Oscar Schmidt
Basketball
This is no sentimental farewell tour for Oscar Schmidt. The fifth and final Olympics are looking a lot like the previous four for international basketball’s most profilic scorer.
“This will be my last national team,” Schmidt said Monday after scoring 32 points in Brazil’s 89-87 loss to Greece. “Our team is in a very big transition period with eight first-time Olympians. My job is to play good … to help these guys recognize what it takes to be a team.”
Schmidt is easy to recognize because he looks all of his 38 years. When he starts shooting, usually from well beyond the 3-point line, people light up in recognition of a master marksman.
“I have lost jump. I have lost quickness. But I have gained more confidence,” he said. “I am practicing very hard. Each of the last 20 days, I have taken over 1,000 shots each day.”
He’s known simply as Oscar.
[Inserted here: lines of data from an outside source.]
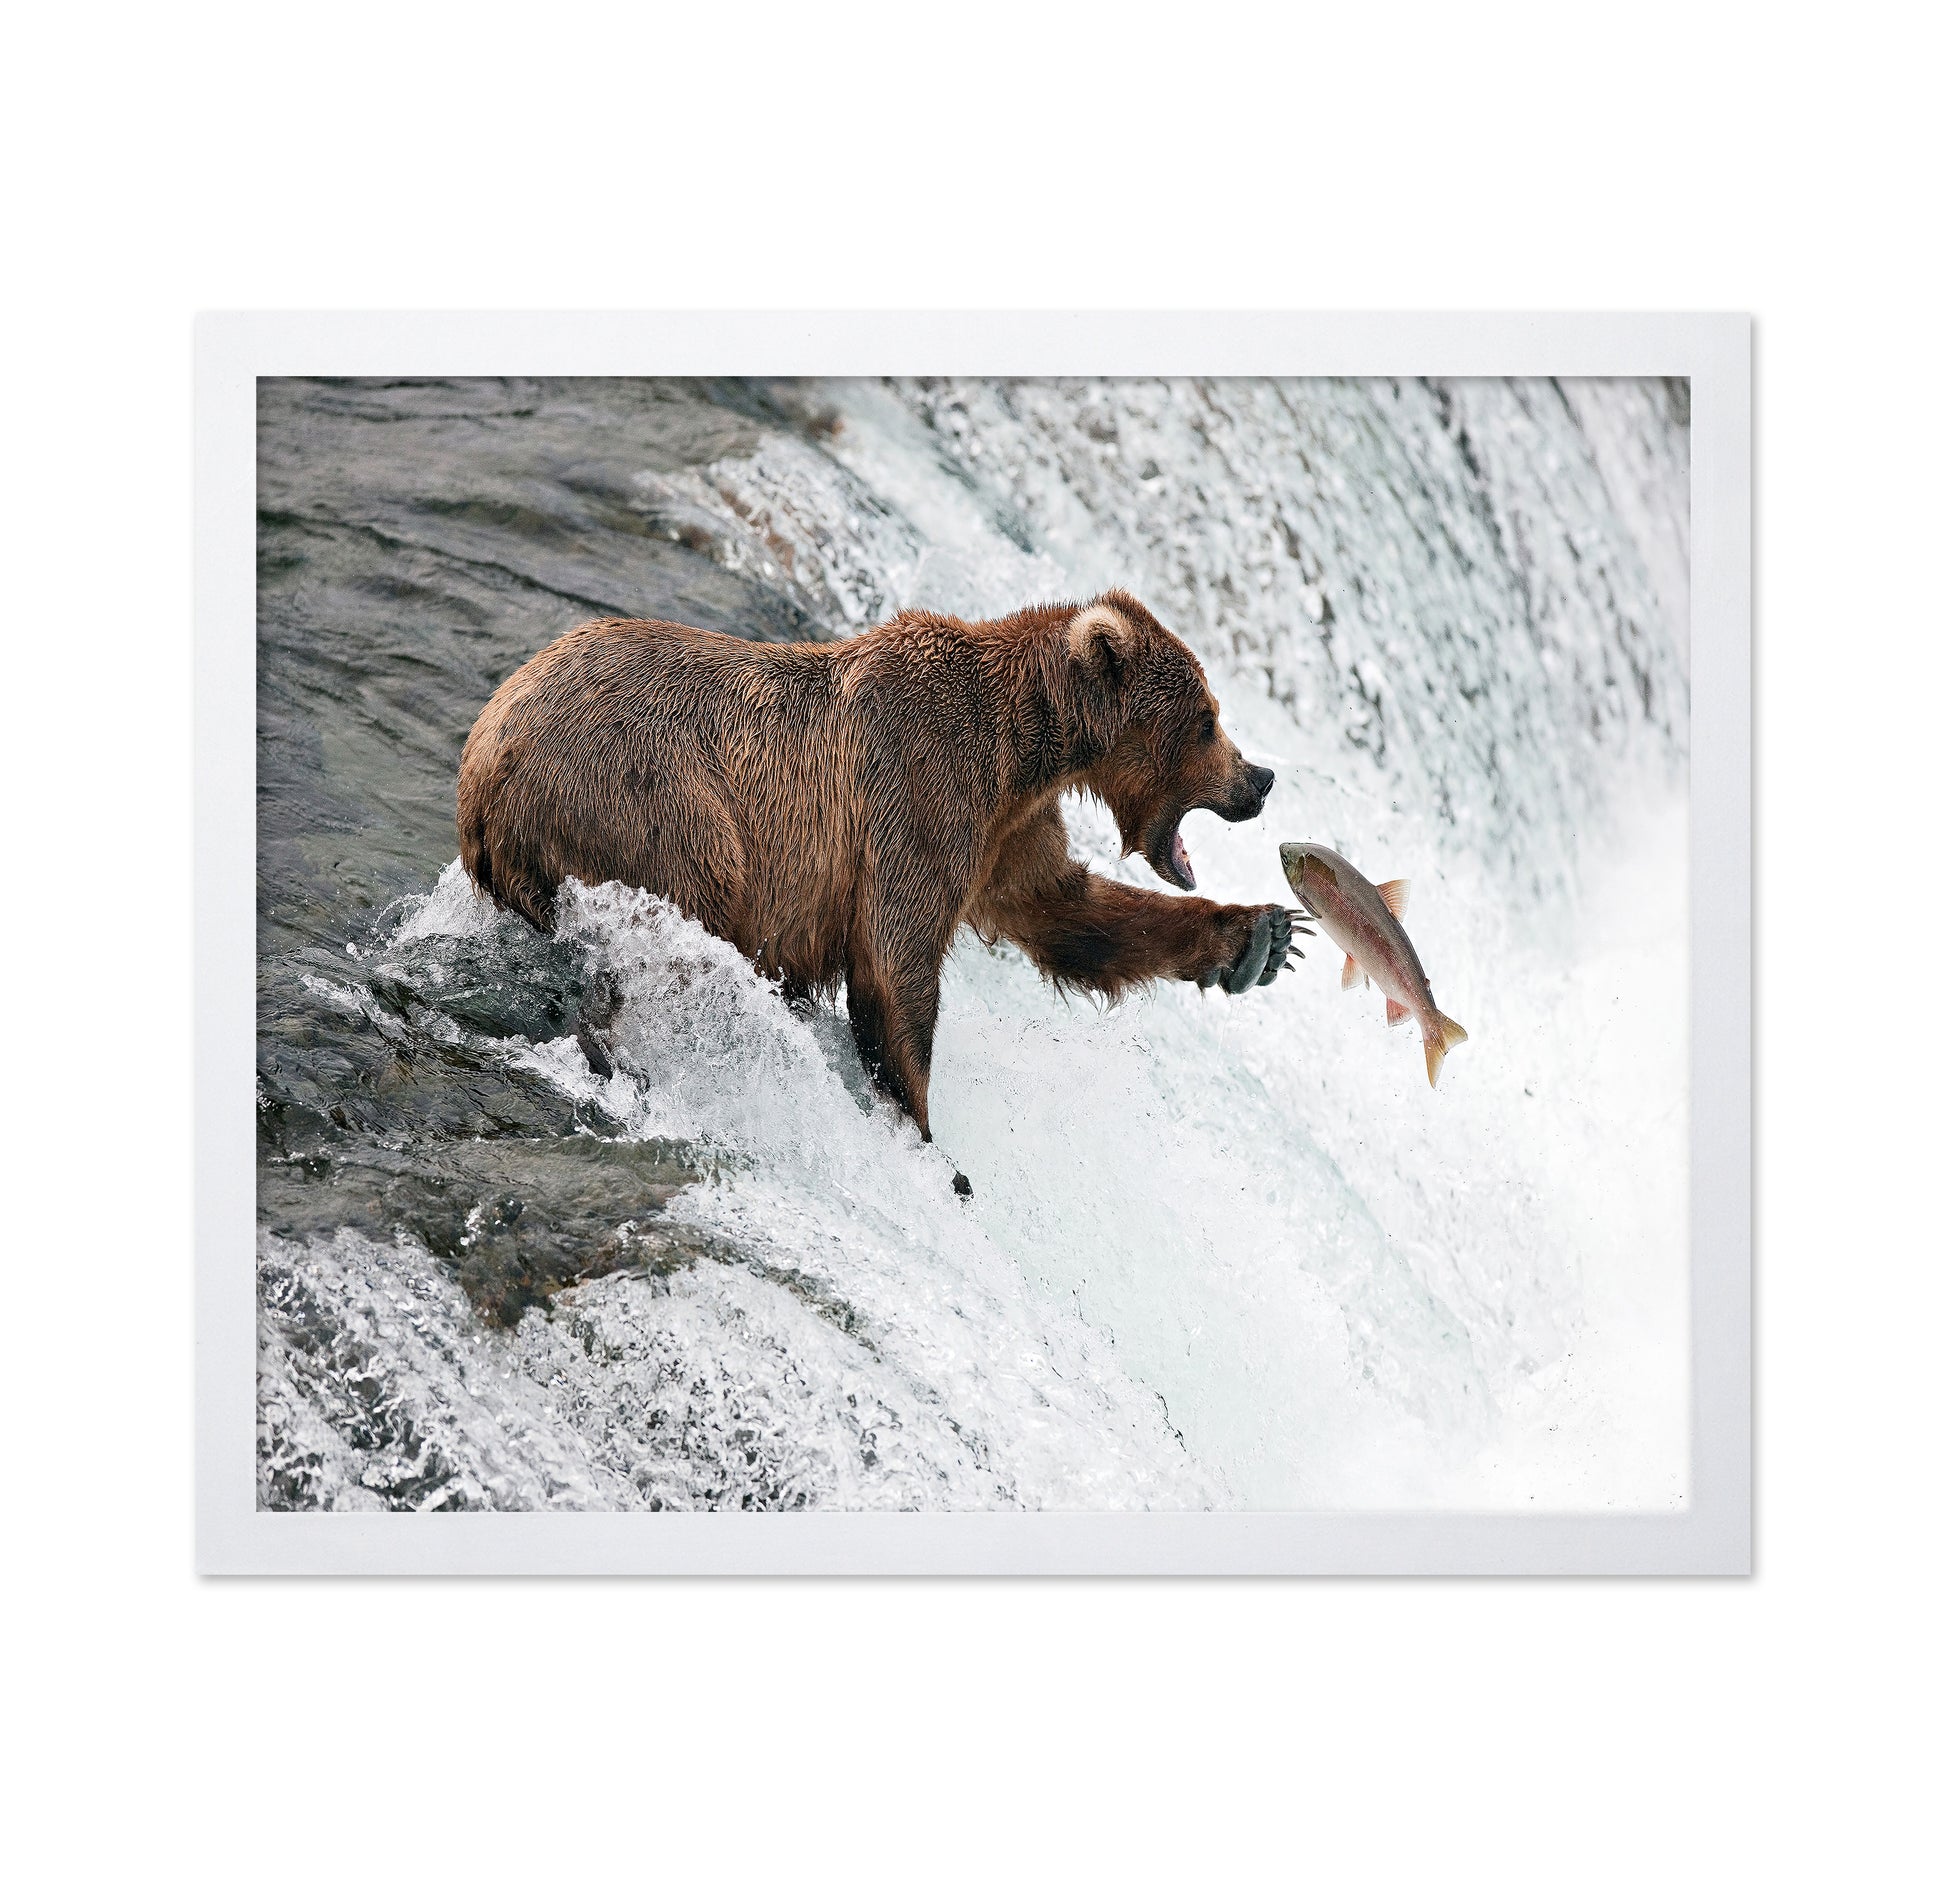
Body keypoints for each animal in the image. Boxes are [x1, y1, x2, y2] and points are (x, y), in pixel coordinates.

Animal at [457, 589, 1300, 1142]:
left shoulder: (1007, 831)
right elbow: (897, 967)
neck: (1026, 747)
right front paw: (924, 1133)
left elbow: (1067, 911)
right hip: (654, 802)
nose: (1260, 778)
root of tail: (486, 759)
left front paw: (1261, 937)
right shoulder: (921, 790)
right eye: (1208, 719)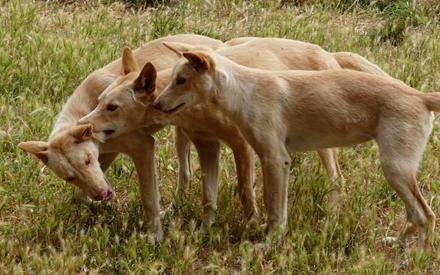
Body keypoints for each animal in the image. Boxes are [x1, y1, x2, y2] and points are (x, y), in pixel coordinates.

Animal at [17, 34, 225, 242]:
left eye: (87, 160)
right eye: (69, 178)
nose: (101, 194)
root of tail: (216, 42)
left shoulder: (143, 148)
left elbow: (149, 199)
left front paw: (155, 237)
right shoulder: (107, 154)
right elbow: (79, 197)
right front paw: (102, 206)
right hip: (181, 132)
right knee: (186, 172)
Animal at [152, 48, 436, 252]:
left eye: (181, 80)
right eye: (174, 79)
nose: (155, 104)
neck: (245, 91)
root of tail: (420, 97)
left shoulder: (275, 160)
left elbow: (274, 208)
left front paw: (267, 244)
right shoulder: (276, 161)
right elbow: (276, 208)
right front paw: (269, 236)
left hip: (395, 169)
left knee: (426, 215)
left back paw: (418, 259)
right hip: (398, 171)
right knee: (414, 216)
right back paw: (397, 244)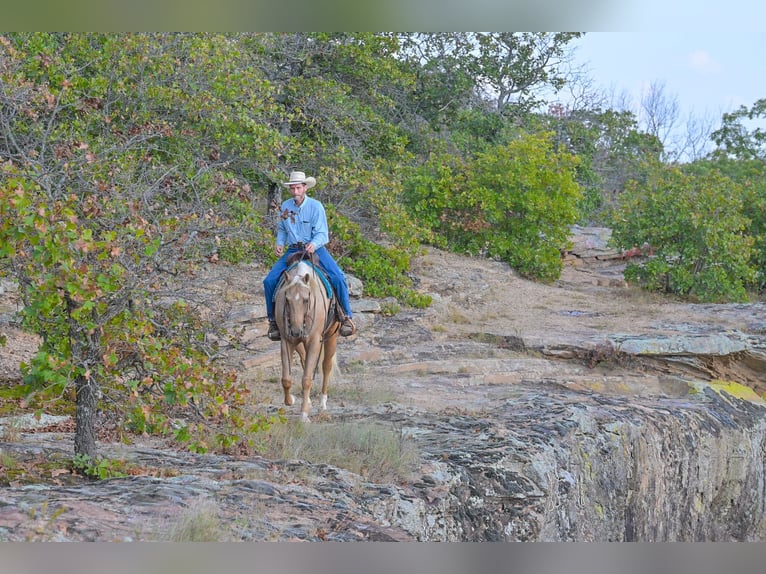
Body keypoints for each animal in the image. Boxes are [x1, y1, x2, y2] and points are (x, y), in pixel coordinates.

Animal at [273, 252, 340, 422]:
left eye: (306, 299)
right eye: (286, 299)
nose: (296, 331)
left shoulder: (315, 341)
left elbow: (307, 379)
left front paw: (303, 415)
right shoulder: (286, 341)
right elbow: (286, 379)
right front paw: (291, 400)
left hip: (332, 335)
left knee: (326, 365)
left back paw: (322, 402)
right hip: (299, 342)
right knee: (304, 360)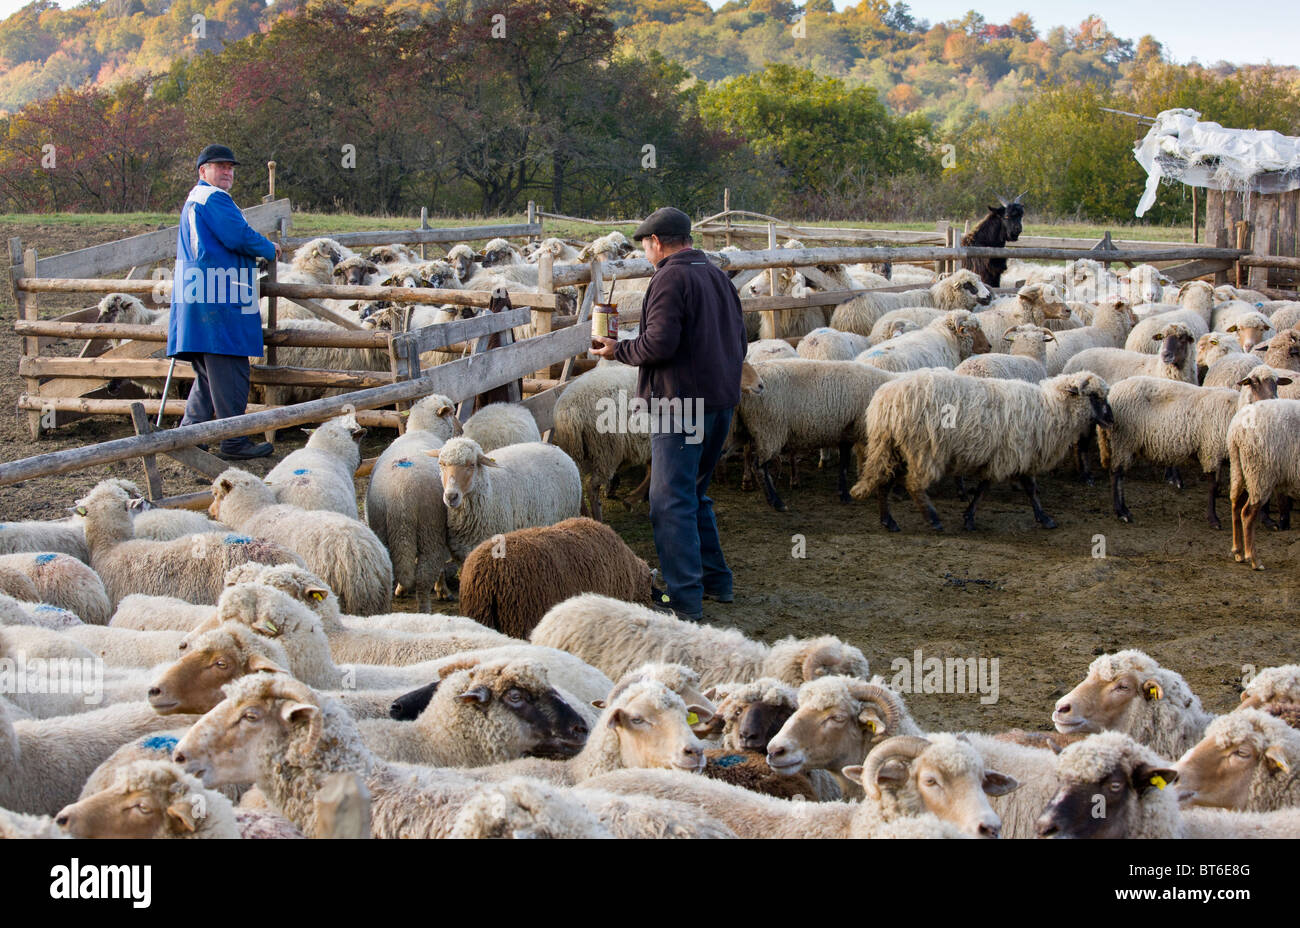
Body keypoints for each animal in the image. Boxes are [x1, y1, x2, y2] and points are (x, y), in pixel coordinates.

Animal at [365, 393, 460, 610]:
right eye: (452, 411)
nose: (461, 430)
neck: (422, 430)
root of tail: (400, 497)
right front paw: (442, 590)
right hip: (430, 528)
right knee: (423, 578)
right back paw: (426, 607)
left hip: (383, 528)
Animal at [851, 369, 1113, 532]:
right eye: (1094, 395)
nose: (1111, 419)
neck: (1050, 409)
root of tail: (884, 401)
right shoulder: (1012, 453)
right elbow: (1011, 488)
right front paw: (1045, 518)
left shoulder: (1006, 455)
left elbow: (1005, 488)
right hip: (921, 448)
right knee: (913, 484)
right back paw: (933, 519)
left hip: (891, 447)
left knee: (884, 482)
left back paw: (889, 521)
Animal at [1098, 366, 1291, 527]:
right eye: (1254, 382)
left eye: (1276, 383)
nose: (1273, 401)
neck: (1235, 410)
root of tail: (1113, 392)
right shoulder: (1211, 449)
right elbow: (1213, 485)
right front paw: (1213, 519)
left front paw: (1267, 520)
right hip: (1123, 440)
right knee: (1116, 473)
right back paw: (1121, 512)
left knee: (1119, 473)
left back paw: (1124, 510)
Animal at [1228, 397, 1300, 569]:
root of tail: (1235, 430)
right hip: (1259, 473)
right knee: (1247, 514)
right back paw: (1254, 560)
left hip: (1240, 470)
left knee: (1236, 505)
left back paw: (1238, 552)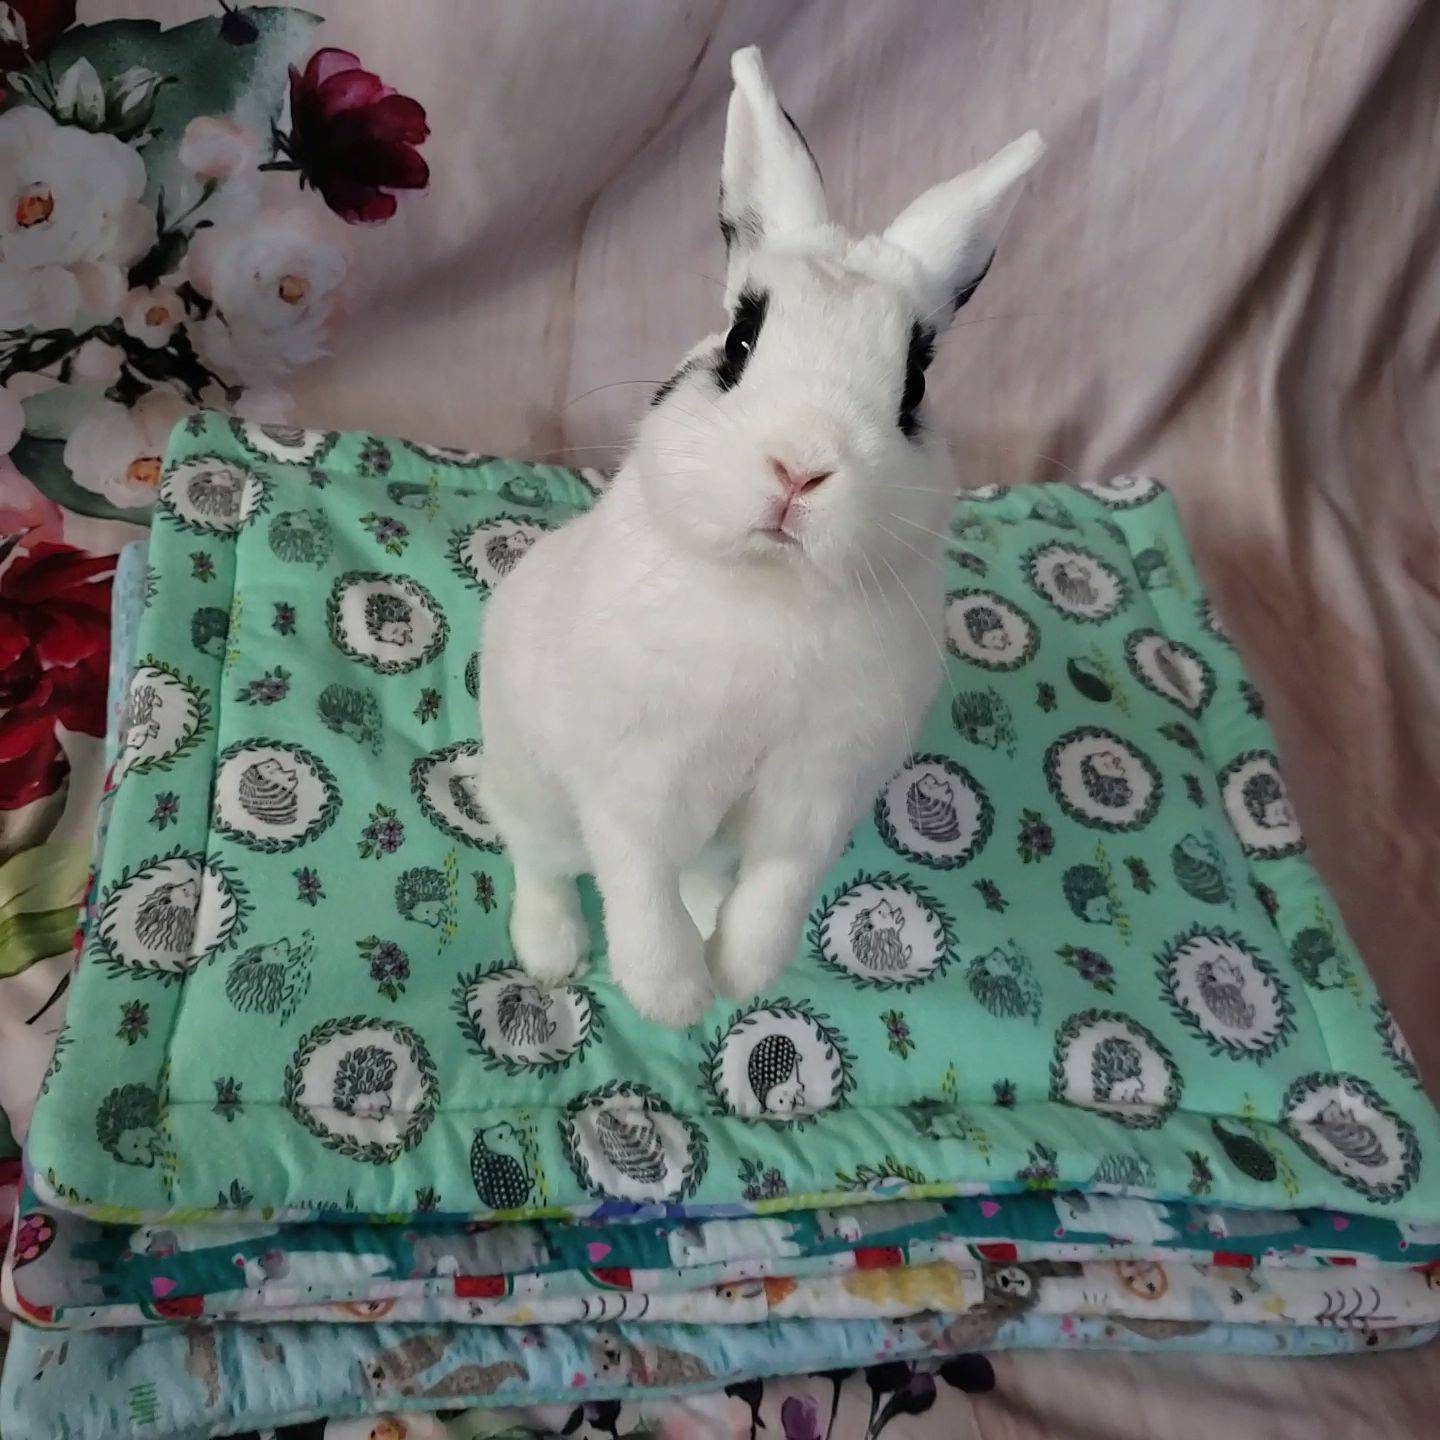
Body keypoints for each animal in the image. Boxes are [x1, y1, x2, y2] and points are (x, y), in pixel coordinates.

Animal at [481, 46, 1042, 1027]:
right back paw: (551, 957)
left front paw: (741, 978)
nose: (801, 468)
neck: (772, 590)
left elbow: (776, 888)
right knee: (542, 865)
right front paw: (670, 996)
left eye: (914, 387)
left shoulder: (816, 797)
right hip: (531, 789)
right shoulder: (635, 782)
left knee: (704, 876)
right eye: (740, 341)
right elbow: (637, 883)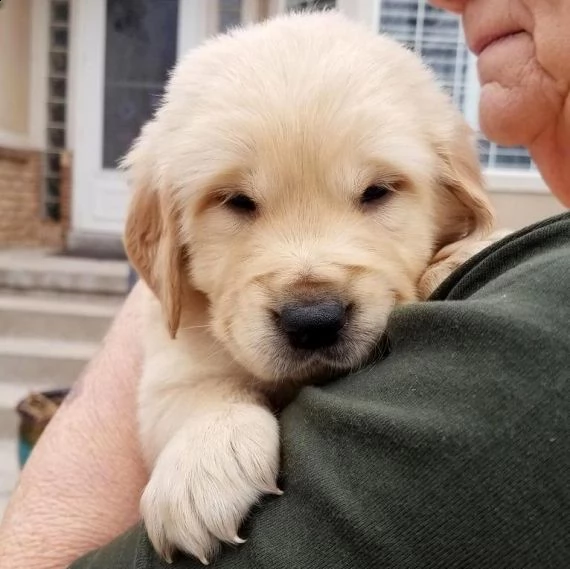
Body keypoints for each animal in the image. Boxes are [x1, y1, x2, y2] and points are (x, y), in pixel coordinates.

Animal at [123, 8, 496, 564]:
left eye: (377, 191)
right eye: (236, 201)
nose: (314, 321)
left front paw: (463, 254)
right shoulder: (170, 360)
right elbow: (202, 392)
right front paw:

To basketball fans in Europe and South America, it is a name that has meant unequalled success on the offensive end of the court.
After an opening 45-point effort against Puerto Rico, Schmidt was asked if he had thought he could score 40 points in his fifth Olympics.
“Really,” he said with a smile creasing his face, “I thought only 30.”
At 6-foot-8 and 235 pounds Schmidt doesn’t look like a scoring machine. He owns the Olympic record for points in a game with 55 against Spain in 1988.
He has trouble remembering being held to less than 20 points in any of his 30-plus Olympic games. He has no trouble recounting his greatest basketball thrill.
“The Pan Am Games,” is all Schmidt answers.
That would be in Indianapolis in 1987, when Schmidt scored 46 points in a victory over the U.S. in the gold medal game and the start of monumental change for international basketball. Five years later, the U.S. roster was filled with NBA stars.